YOUR TASK: Return all of the entries below, word for word. Omit each picture.

DATA EXCERPTS:
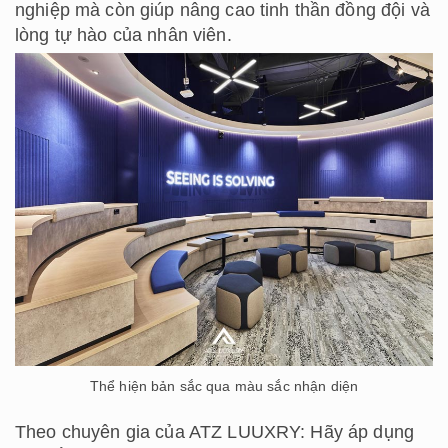
nghiệp mà còn giúp nâng cao tinh thần đồng đội và
lòng tự hào của nhân viên.
Thể hiện bản sắc qua màu sắc nhận diện
Theo chuyên gia của ATZ LUUXRY: Hãy áp dụng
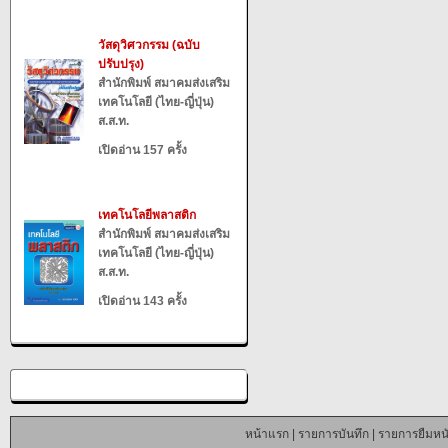
วัสดุวิศวกรรม (ฉบับ
ปรับปรุง)
สำนักพิมพ์ สมาคมส่งเสริม
เทคโนโลยี (ไทย-ญี่ปุ่น)
ส.ส.ท.
เปิดอ่าน 157 ครั้ง
เทคโนโลยีพลาสติก
สำนักพิมพ์ สมาคมส่งเสริม
เทคโนโลยี (ไทย-ญี่ปุ่น)
ส.ส.ท.
เปิดอ่าน 143 ครั้ง
หน้าแรก
|
รายการบันทึก
|
รายการยืมหนั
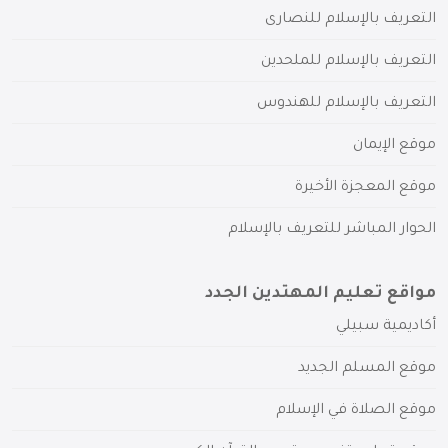
التعريف بالإسلام للنصارى
التعريف بالإسلام للملحدين
التعريف بالإسلام للهندوس
موقع الإيمان
موقع المعجزة الأخيرة
الحوار المباشر للتعريف بالإسلام
مواقع تعليم المهتدين الجدد
أكاديمية سبيلي
موقع المسلم الجديد
موقع الصلاة في الإسلام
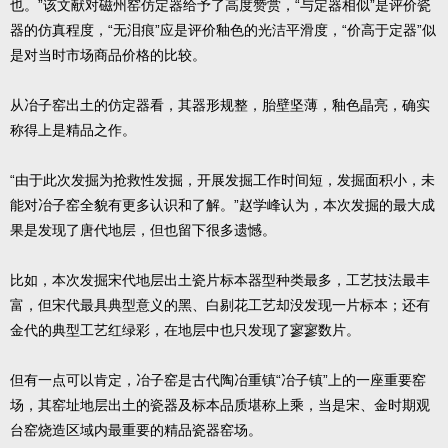
也。”该文献对磁州窑仿定器给予了高度赞赏，“与定器相似”是评价瓷
器的仿真程度，“无泪痕”应是评价釉色的光洁平滑度，“价高于定器”似
是对当时市场商品价格的比较。
从冶子窑出土的仿定器看，其器形规整，胎壁坚薄，釉色晶亮，确实
称得上是精品之作。
“由于此次发掘为抢救性发掘，开展发掘工作时间短，发掘面积小，未
能对冶子窑全貌有更多认识和了解。”赵学峰认为，本次发掘的最大成
果是发现了唐代地层，但也留下很多遗憾。
比如，本次发掘宋代地层出土瓷片标本器型种类最多，工艺技法最丰
富，但宋代最具典型意义的黑、白剔花工艺却没发现一片标本；还有
金代的典型工艺红绿彩，在地层中也只发现了寥寥数片。
但有一点可以肯定，冶子窑是古代陶冶重镇“冶子镇”上的一座重要窑
场，其窑址地层出土的瓷器及标本品质堪称上乘，当是宋、金时期观
台窑烧造区域内最重要的精品瓷器窑场。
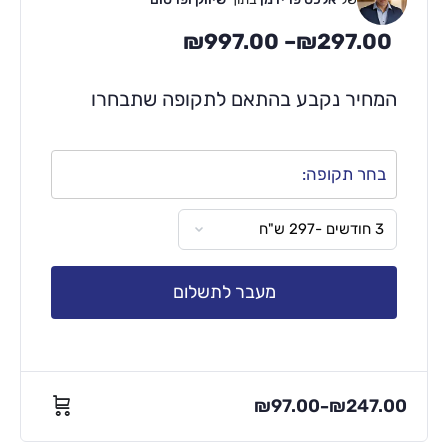
₪
997.00
–
₪
297.00
המחיר נקבע בהתאם לתקופה שתבחרו
בחר תקופה:
מעבר לתשלום
₪
97.00
₪
247.00
–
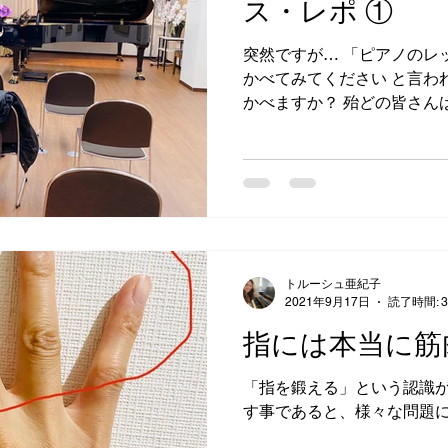
ス・レポ ①
突然ですが… 「ピアノのレ
かべてみてください と言わ
かべますか？ 殆どの皆さん
心に生徒1人を教えている、
の2人きり、...
トルーシュ亜紀子
2021年9月17日
読了時間: 
指には本当に筋
「指を鍛える」という認識
す事であると、様々な問題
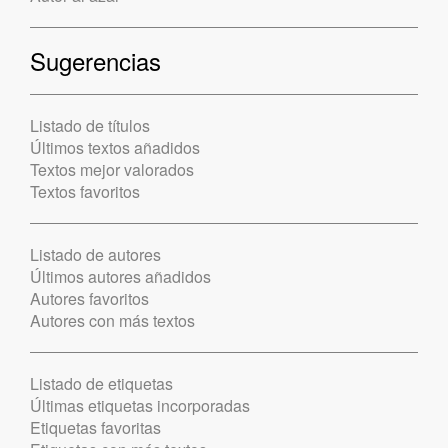
Sugerencias
Listado de títulos
Últimos textos añadidos
Textos mejor valorados
Textos favoritos
Listado de autores
Últimos autores añadidos
Autores favoritos
Autores con más textos
Listado de etiquetas
Últimas etiquetas incorporadas
Etiquetas favoritas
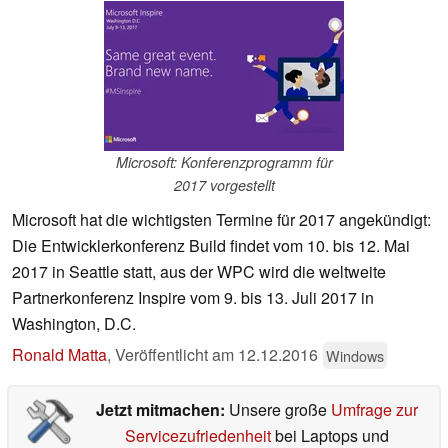
Microsoft: Konferenzprogramm für
2017 vorgestellt
Microsoft hat die wichtigsten Termine für 2017 angekündigt:
Die Entwicklerkonferenz Build findet vom 10. bis 12. Mai
2017 in Seattle statt, aus der WPC wird die weltweite
Partnerkonferenz Inspire vom 9. bis 13. Juli 2017 in
Washington, D.C.
Ronald Matta
,
Veröffentlicht am
12.12.2016
Windows
Jetzt mitmachen:
Unsere große
Umfrage zur
Servicezufriedenheit
bei Laptops und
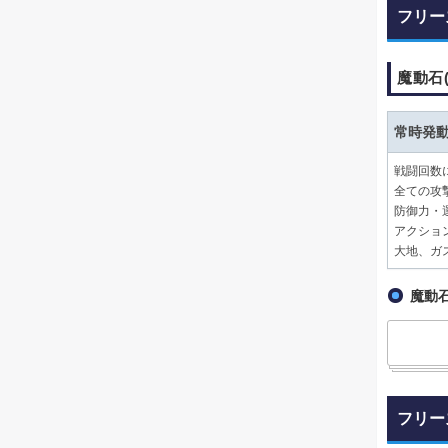
フリー
魔動石
常時発
戦闘回数
全ての攻
防御力・
アクショ
大地、ガ
魔動石
フリー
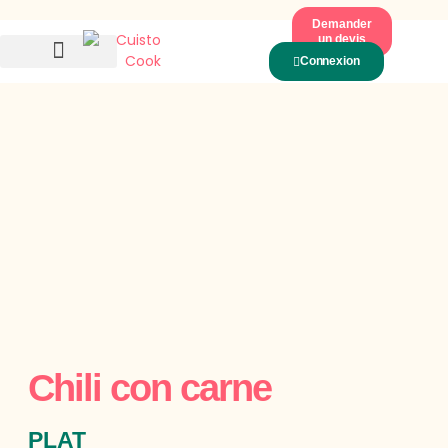
Demander
un devis
Connexion
Notre Offre
Nos Recettes De Saison
Chili con carne
PLAT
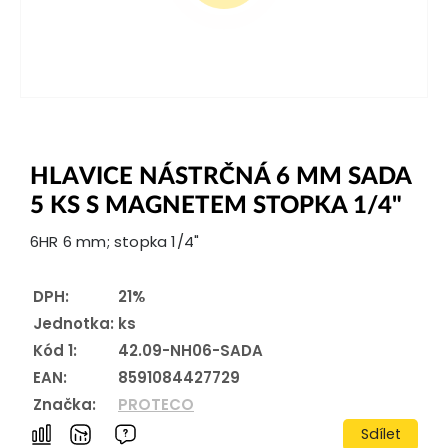
HLAVICE NÁSTRČNÁ 6 MM SADA
5 KS S MAGNETEM STOPKA 1/4"
6HR 6 mm; stopka 1/4"
DPH:
21%
Jednotka:
ks
Kód 1:
42.09-NH06-SADA
EAN:
8591084427729
Značka:
PROTECO
Sdílet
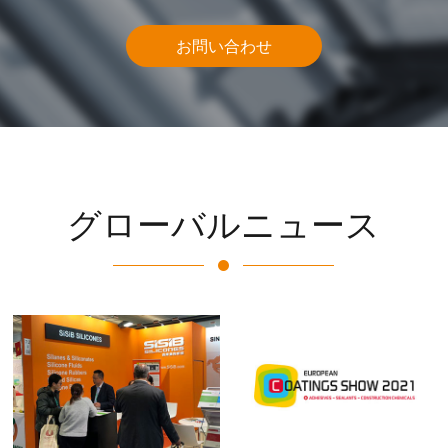
お問い合わせ
グローバルニュース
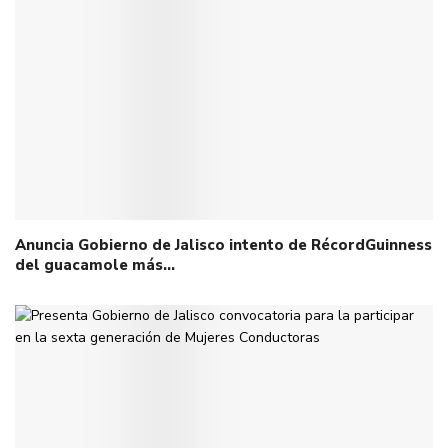
Anuncia Gobierno de Jalisco intento de RécordGuinness
del guacamole más…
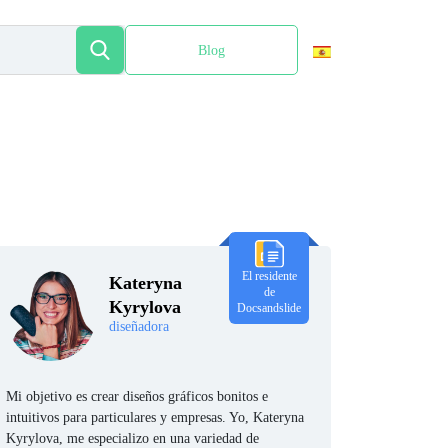
Blog
English
El residente
Kateryna
de
Kyrylova
Docsandslide
diseñadora
Mi objetivo es crear diseños gráficos bonitos e
intuitivos para particulares y empresas. Yo, Kateryna
Kyrylova, me especializo en una variedad de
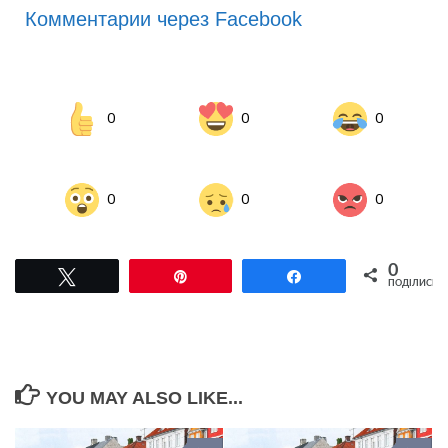
Комментарии через Facebook
0
0
0
0
0
0
0
Tвітнути
Pin
Поділитися
ПОДІЛИСЬ
YOU MAY ALSO LIKE...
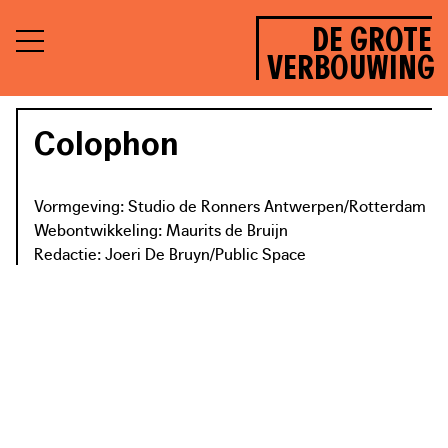
DE GROTE
VERBOUWING
Colophon
Vormgeving: Studio de Ronners Antwerpen/Rotterdam
Webontwikkeling: Maurits de Bruijn
Redactie: Joeri De Bruyn/Public Space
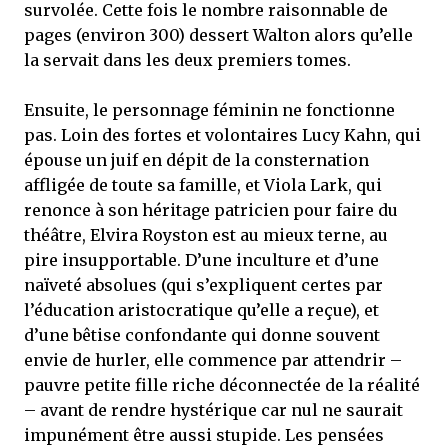
survolée. Cette fois le nombre raisonnable de
pages (environ 300) dessert Walton alors qu’elle
la servait dans les deux premiers tomes.
Ensuite, le personnage féminin ne fonctionne
pas. Loin des fortes et volontaires Lucy Kahn, qui
épouse un juif en dépit de la consternation
affligée de toute sa famille, et Viola Lark, qui
renonce à son héritage patricien pour faire du
théâtre, Elvira Royston est au mieux terne, au
pire insupportable. D’une inculture et d’une
naïveté absolues (qui s’expliquent certes par
l’éducation aristocratique qu’elle a reçue), et
d’une bêtise confondante qui donne souvent
envie de hurler, elle commence par attendrir –
pauvre petite fille riche déconnectée de la réalité
– avant de rendre hystérique car nul ne saurait
impunément être aussi stupide. Les pensées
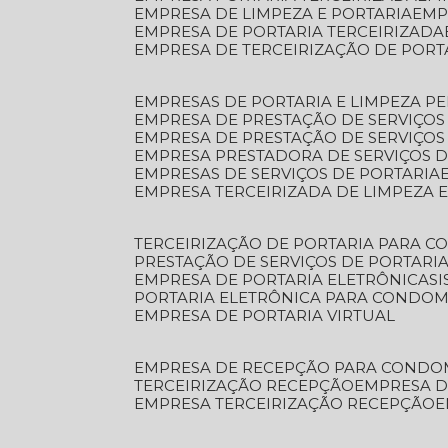
EMPRESA DE LIMPEZA E PORTARIA
EM
EMPRESA DE PORTARIA TERCEIRIZADA
EMPRESA DE TERCEIRIZAÇÃO DE PORT
EMPRESAS DE PORTARIA E LIMPEZA P
EMPRESA DE PRESTAÇÃO DE SERVIÇOS
EMPRESA DE PRESTAÇÃO DE SERVIÇO
EMPRESA PRESTADORA DE SERVIÇOS 
EMPRESAS DE SERVIÇOS DE PORTARIA
EMPRESA TERCEIRIZADA DE LIMPEZA 
TERCEIRIZAÇÃO DE PORTARIA PARA 
PRESTAÇÃO DE SERVIÇOS DE PORTARI
EMPRESA DE PORTARIA ELETRÔNICA
S
PORTARIA ELETRÔNICA PARA CONDOM
EMPRESA DE PORTARIA VIRTUAL
EMPRESA DE RECEPÇÃO PARA CONDO
TERCEIRIZAÇÃO RECEPÇÃO
EMPRESA 
EMPRESA TERCEIRIZAÇÃO RECEPÇÃO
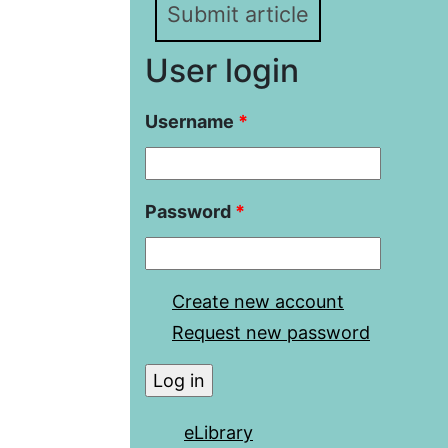
Submit article
User login
Username
*
Password
*
Create new account
Request new password
eLibrary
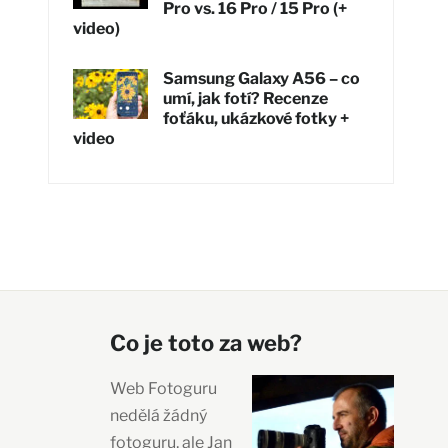
Pro vs. 16 Pro / 15 Pro (+
video)
Samsung Galaxy A56 – co
umí, jak fotí? Recenze
foťáku, ukázkové fotky +
video
Co je toto za web?
Web Fotoguru
nedělá žádný
fotoguru, ale Jan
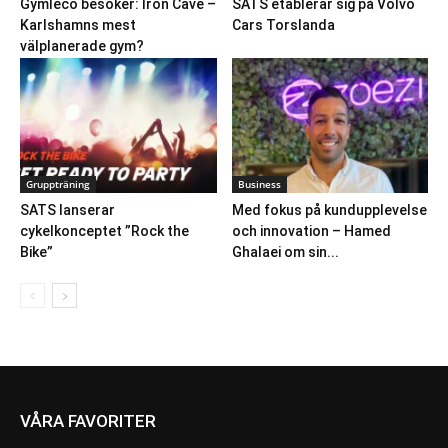
Gymleco besöker: Iron Cave –
SATS etablerar sig på Volvo
Karlshamns mest
Cars Torslanda
välplanerade gym?
Gruppträning
Business
SATS lanserar
Med fokus på kundupplevelse
cykelkonceptet ”Rock the
och innovation – Hamed
Bike”
Ghalaei om sin...
VÅRA FAVORITER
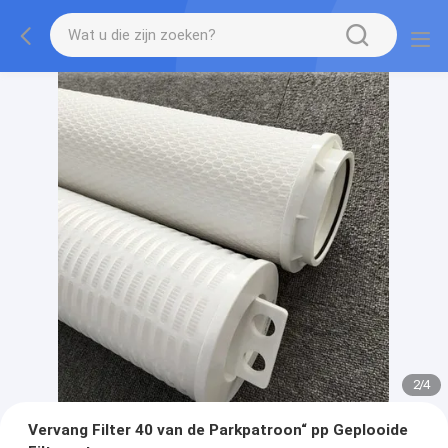
2
/
4
Vervang Filter 40 van de Parkpatroon“ pp Geplooide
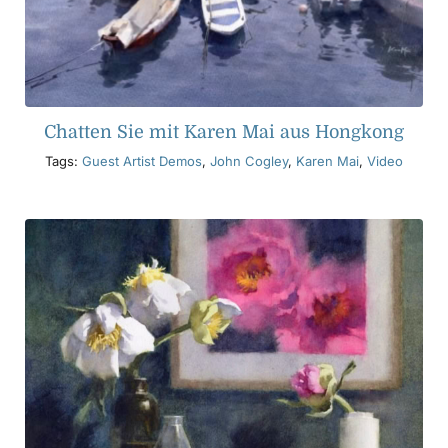
Chatten Sie mit Karen Mai aus Hongkong
Tags:
Guest Artist Demos
,
John Cogley
,
Karen Mai
,
Video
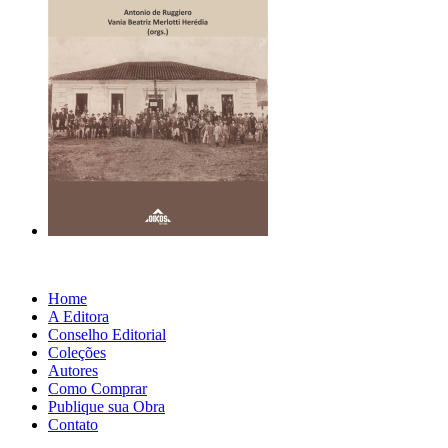
Home
A Editora
Conselho Editorial
Coleções
Autores
Como Comprar
Publique sua Obra
Contato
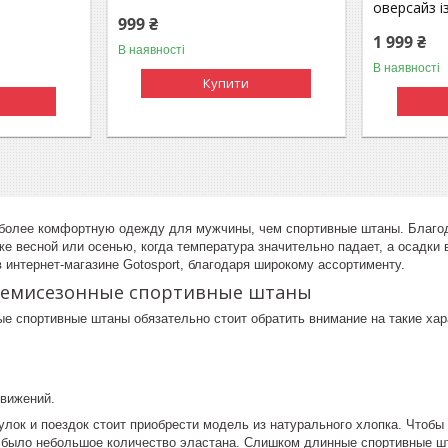
оверсайз і
999 ₴
1 999 ₴
В наявності
В наявності
Купити
более комфортную одежду для мужчины, чем спортивные штаны. Благо
аже весной или осенью, когда температура значительно падает, а осадк
в интернет-магазине Gotosport, благодаря широкому ассортименту.
демисезонные спортивные штаны
е спортивные штаны обязательно стоит обратить внимание на такие хар
вижений.
гулок и поездок стоит приобрести модель из натурального хлопка. Чтоб
е было небольшое количество эластана. Слишком длинные спортивные шт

OUTPUT OF THE TASK:
nghiệp mà còn giúp nâng cao tinh thần đồng đội và
lòng tự hào của nhân viên.
Thể hiện bản sắc qua màu sắc nhận diện
Theo chuyên gia của ATZ LUUXRY: Hãy áp dụng
วัสดุวิศวกรรม (ฉบับ
ปรับปรุง)
สำนักพิมพ์ สมาคมส่งเสริม
เทคโนโลยี (ไทย-ญี่ปุ่น)
ส.ส.ท.
เปิดอ่าน 157 ครั้ง
เทคโนโลยีพลาสติก
สำนักพิมพ์ สมาคมส่งเสริม
เทคโนโลยี (ไทย-ญี่ปุ่น)
ส.ส.ท.
เปิดอ่าน 143 ครั้ง
หน้าแรก
|
รายการบันทึก
|
รายการยืมหนั
التعريف بالإسلام للنصارى
التعريف بالإسلام للملحدين
التعريف بالإسلام للهندوس
موقع الإيمان
موقع المعجزة الأخيرة
الحوار المباشر للتعريف بالإسلام
مواقع تعليم المهتدين الجدد
أكاديمية سبيلي
موقع المسلم الجديد
موقع الصلاة في الإسلام
也。”该文献对磁州窑仿定器给予了高度赞赏，“与定器相似”是评价瓷
器的仿真程度，“无泪痕”应是评价釉色的光洁平滑度，“价高于定器”似
是对当时市场商品价格的比较。
从冶子窑出土的仿定器看，其器形规整，胎壁坚薄，釉色晶亮，确实
称得上是精品之作。
“由于此次发掘为抢救性发掘，开展发掘工作时间短，发掘面积小，未
能对冶子窑全貌有更多认识和了解。”赵学峰认为，本次发掘的最大成
果是发现了唐代地层，但也留下很多遗憾。
比如，本次发掘宋代地层出土瓷片标本器型种类最多，工艺技法最丰
富，但宋代最具典型意义的黑、白剔花工艺却没发现一片标本；还有
金代的典型工艺红绿彩，在地层中也只发现了寥寥数片。
但有一点可以肯定，冶子窑是古代陶冶重镇“冶子镇”上的一座重要窑
场，其窑址地层出土的瓷器及标本品质堪称上乘，当是宋、金时期观
台窑烧造区域内最重要的精品瓷器窑场。
₪
997.00
–
₪
297.00
המחיר נקבע בהתאם לתקופה שתבחרו
בחר תקופה:
מעבר לתשלום
₪
97.00
₪
247.00
–
ス・レポ ①
突然ですが… 「ピアノのレ
かべてみてください と言わ
かべますか？ 殆どの皆さん
心に生徒1人を教えている、
の2人きり、...
トルーシュ亜紀子
2021年9月17日
読了時間: 
指には本当に筋
「指を鍛える」という認識
す事であると、様々な問題
Sugerencias
Listado de títulos
Últimos textos añadidos
Textos mejor valorados
Textos favoritos
Listado de autores
Últimos autores añadidos
Autores favoritos
Autores con más textos
Listado de etiquetas
Últimas etiquetas incorporadas
Etiquetas favoritas
Microsoft: Konferenzprogramm für
2017 vorgestellt
Microsoft hat die wichtigsten Termine für 2017 angekündigt:
Die Entwicklerkonferenz Build findet vom 10. bis 12. Mai
2017 in Seattle statt, aus der WPC wird die weltweite
Partnerkonferenz Inspire vom 9. bis 13. Juli 2017 in
Washington, D.C.
Ronald Matta
,
Veröffentlicht am
12.12.2016
Windows
Jetzt mitmachen:
Unsere große
Umfrage zur
Servicezufriedenheit
bei Laptops und
フリー
魔動石
常時発
戦闘回数
全ての攻
防御力・
アクショ
大地、ガ
魔動石
フリー
Demander
un devis
Connexion
Notre Offre
Nos Recettes De Saison
Chili con carne
PLAT
HLAVICE NÁSTRČNÁ 6 MM SADA
5 KS S MAGNETEM STOPKA 1/4"
6HR 6 mm; stopka 1/4"
DPH:
21%
Jednotka:
ks
Kód 1:
42.09-NH06-SADA
EAN:
8591084427729
Značka:
PROTECO
Sdílet
お問い合わせ
グローバルニュース
Anuncia Gobierno de Jalisco intento de RécordGuinness
del guacamole más…
Blog
English
El residente
Kateryna
de
Kyrylova
Docsandslide
diseñadora
Mi objetivo es crear diseños gráficos bonitos e
intuitivos para particulares y empresas. Yo, Kateryna
Kyrylova, me especializo en una variedad de
Комментарии через Facebook
0
0
0
0
0
0
0
Tвітнути
Pin
Поділитися
ПОДІЛИСЬ
YOU MAY ALSO LIKE...
DE GROTE
VERBOUWING
Colophon
Vormgeving: Studio de Ronners Antwerpen/Rotterdam
Webontwikkeling: Maurits de Bruijn
Redactie: Joeri De Bruyn/Public Space
survolée. Cette fois le nombre raisonnable de
pages (environ 300) dessert Walton alors qu’elle
la servait dans les deux premiers tomes.
Ensuite, le personnage féminin ne fonctionne
pas. Loin des fortes et volontaires Lucy Kahn, qui
épouse un juif en dépit de la consternation
affligée de toute sa famille, et Viola Lark, qui
renonce à son héritage patricien pour faire du
théâtre, Elvira Royston est au mieux terne, au
pire insupportable. D’une inculture et d’une
naïveté absolues (qui s’expliquent certes par
l’éducation aristocratique qu’elle a reçue), et
d’une bêtise confondante qui donne souvent
envie de hurler, elle commence par attendrir –
pauvre petite fille riche déconnectée de la réalité
– avant de rendre hystérique car nul ne saurait
impunément être aussi stupide. Les pensées
EMPRESA DE LIMPEZA E PORTARIA
EM
EMPRESA DE PORTARIA TERCEIRIZADA
EMPRESA DE TERCEIRIZAÇÃO DE PORT
EMPRESAS DE PORTARIA E LIMPEZA P
EMPRESA DE PRESTAÇÃO DE SERVIÇOS
EMPRESA DE PRESTAÇÃO DE SERVIÇO
EMPRESA PRESTADORA DE SERVIÇOS 
EMPRESAS DE SERVIÇOS DE PORTARIA
EMPRESA TERCEIRIZADA DE LIMPEZA 
TERCEIRIZAÇÃO DE PORTARIA PARA 
PRESTAÇÃO DE SERVIÇOS DE PORTARI
EMPRESA DE PORTARIA ELETRÔNICA
S
PORTARIA ELETRÔNICA PARA CONDOM
EMPRESA DE PORTARIA VIRTUAL
EMPRESA DE RECEPÇÃO PARA CONDO
TERCEIRIZAÇÃO RECEPÇÃO
EMPRESA 
EMPRESA TERCEIRIZAÇÃO RECEPÇÃO
Submit article
User login
Username
*
Password
*
Create new account
Request new password
eLibrary
Pro vs. 16 Pro / 15 Pro (+
video)
Samsung Galaxy A56 – co
umí, jak fotí? Recenze
foťáku, ukázkové fotky +
video
Co je toto za web?
Web Fotoguru
nedělá žádný
fotoguru, ale Jan
Gymleco besöker: Iron Cave –
SATS etablerar sig på Volvo
Karlshamns mest
Cars Torslanda
välplanerade gym?
Gruppträning
Business
SATS lanserar
Med fokus på kundupplevelse
cykelkonceptet ”Rock the
och innovation – Hamed
Bike”
Ghalaei om sin...
VÅRA FAVORITER
2
/
4
Vervang Filter 40 van de Parkpatroon“ pp Geplooide
Chatten Sie mit Karen Mai aus Hongkong
Tags:
Guest Artist Demos
,
John Cogley
,
Karen Mai
,
Video
Home
A Editora
Conselho Editorial
Coleções
Autores
Como Comprar
Publique sua Obra
Contato
оверсайз і
999 ₴
1 999 ₴
В наявності
В наявності
Купити
более комфортную одежду для мужчины, чем спортивные штаны. Благо
аже весной или осенью, когда температура значительно падает, а осадк
в интернет-магазине Gotosport, благодаря широкому ассортименту.
демисезонные спортивные штаны
е спортивные штаны обязательно стоит обратить внимание на такие хар
вижений.
гулок и поездок стоит приобрести модель из натурального хлопка. Чтоб
е было небольшое количество эластана. Слишком длинные спортивные шт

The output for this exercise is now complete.